> Task item: Taking each line of the material below in turn, count those containing the string "الرجــاء". Provide the number alone.

──────── Data provided

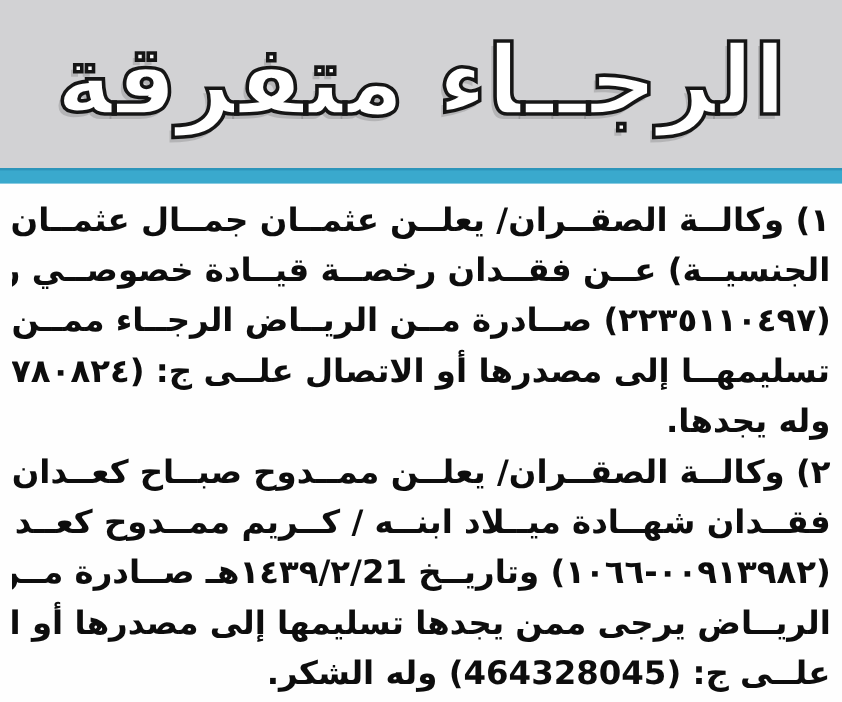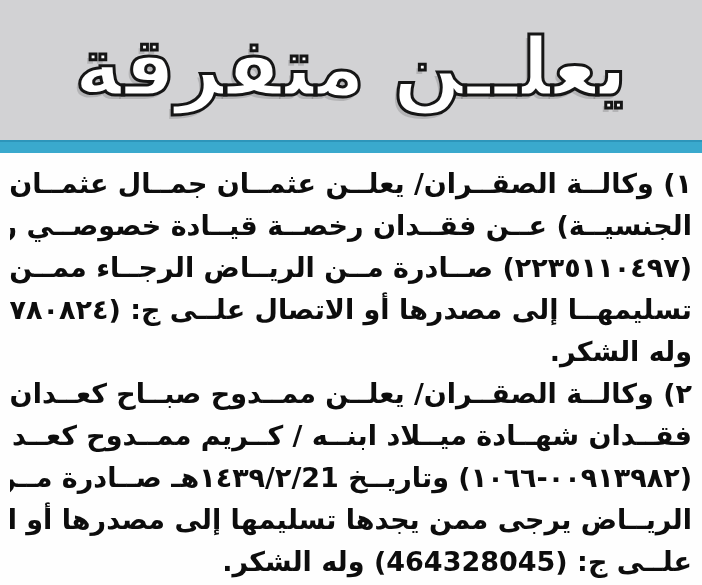--- a/index.html
+++ b/index.html
@@ -64,33 +64,33 @@
     text-align: right;
     text-align-last: right;
   }
 </style>
 </head>
 <body>
 
 <div class="page">
 
   <header class="banner">
-    <h1 class="title">يعلــن متفرقة</h1>
+    <h1 class="title">الرجــاء متفرقة</h1>
   </header>
 
   <div class="divider"></div>
 
   <main class="ads">
 
     <article class="ad">
       <p class="line j">١) وكالــة الصقــران/ يعلــن عثمــان جمــال عثمــان (اريــتري</p>
       <p class="line j">الجنسيــة) عــن فقــدان رخصــة قيــادة خصوصــي رقــم</p>
       <p class="line j">(٢٢٣٥١١٠٤٩٧) صــادرة مــن الريــاض الرجــاء ممــن يجدهــا</p>
       <p class="line j">تسليمهــا إلى مصدرها أو الاتصال علــى ج: (٠٥٠٥٧٨٠٨٢٤)</p>
-      <p class="line f">وله الشكر.</p>
+      <p class="line f">وله يجدها.</p>
     </article>
 
     <article class="ad">
       <p class="line j">٢) وكالــة الصقــران/ يعلــن ممــدوح صبــاح كعــدان عــن</p>
       <p class="line j">فقــدان شهــادة ميــلاد ابنــه / كــريم ممــدوح كعــدان رقــم</p>
       <p class="line j">(٠٠٩١٣٩٨٢-١٠٦٦) وتاريــخ ١٤٣٩/٢/21هـ صــادرة مــن</p>
       <p class="line j">الريــاض يرجى ممن يجدها تسليمها إلى مصدرها أو الاتصال</p>
       <p class="line f">علــى ج: (464328045) وله الشكر.</p>
     </article>
 

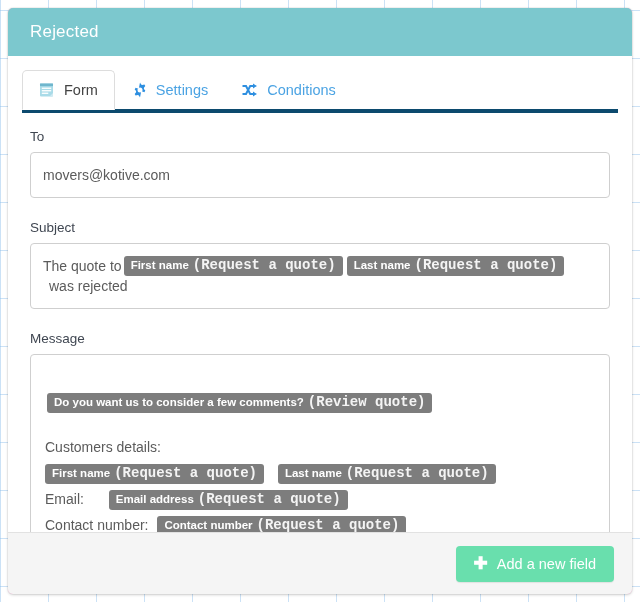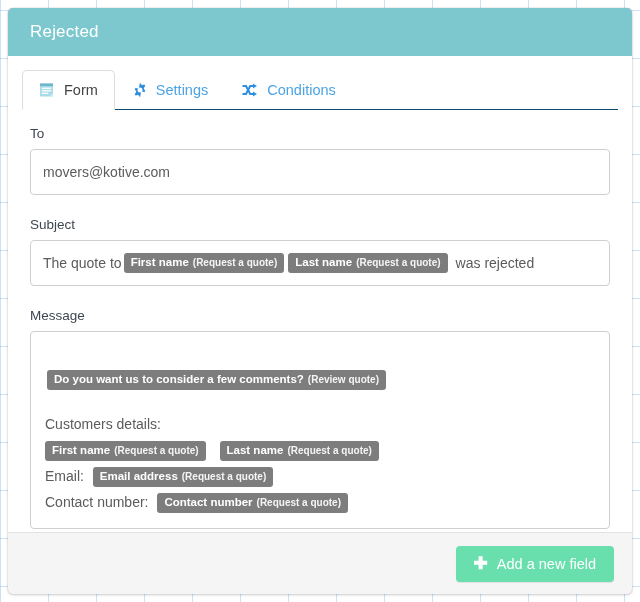--- a/index.html
+++ b/index.html
@@ -54,21 +54,21 @@
     background: #ffffff;
     position: relative;
     overflow: hidden;
   }
 
   
   .tabs {
     position: relative;
     height: 41px;
     margin: 12px 14px 0 14px;
-    border-bottom: 1px solid #0c4a6e;
+    border-bottom: 4px solid #0c4a6e;
     display: flex;
     align-items: flex-end;
   }
   .tab {
     display: flex;
     align-items: center;
     gap: 8px;
     height: 40px;
     padding: 0 16px;
     box-sizing: border-box;
@@ -131,23 +131,24 @@
     border-radius: 3px;
     padding: 2px 7px 3px 7px;
     font-size: 11.5px;
     font-weight: bold;
     vertical-align: middle;
     margin: 0 2px;
     white-space: nowrap;
     line-height: 15px;
   }
   .token .sub {
-    font-size: 10px;
+    font-size: 14px;
     font-weight: bold;
     opacity: 0.92;
+    font-family: Liberation Mono, monospace;
   }
 
   .msg-line { margin: 0 0 8px 0; font-size: 14px; color: #5b5b5b; line-height: 26px; }
   .msg-line.spaced { margin-top: 22px; }
   .msg-tight { margin: 0 0 2px 0; font-size: 14px; color: #5b5b5b; line-height: 24px; }
 
   
   .card-footer {
     flex: 0 0 62px;
     height: 62px;
@@ -275,21 +276,21 @@
               <span class="sub">(Request a quote)</span>
             </span>
             <span class="token" style="margin-left:8px;">
               <span>Last name</span>
               <span class="sub">(Request a quote)</span>
             </span>
           </p>
 
           <p class="msg-tight">
             <span>Email:</span>
-            <span class="token" style="margin-left:5px;">
+            <span class="token" style="margin-left:21px;">
               <span>Email address</span>
               <span class="sub">(Request a quote)</span>
             </span>
           </p>
 
           <p class="msg-tight">
             <span>Contact number:</span>
             <span class="token" style="margin-left:5px;">
               <span>Contact number</span>
               <span class="sub">(Request a quote)</span>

────────────────

> Answer for this exercise: 2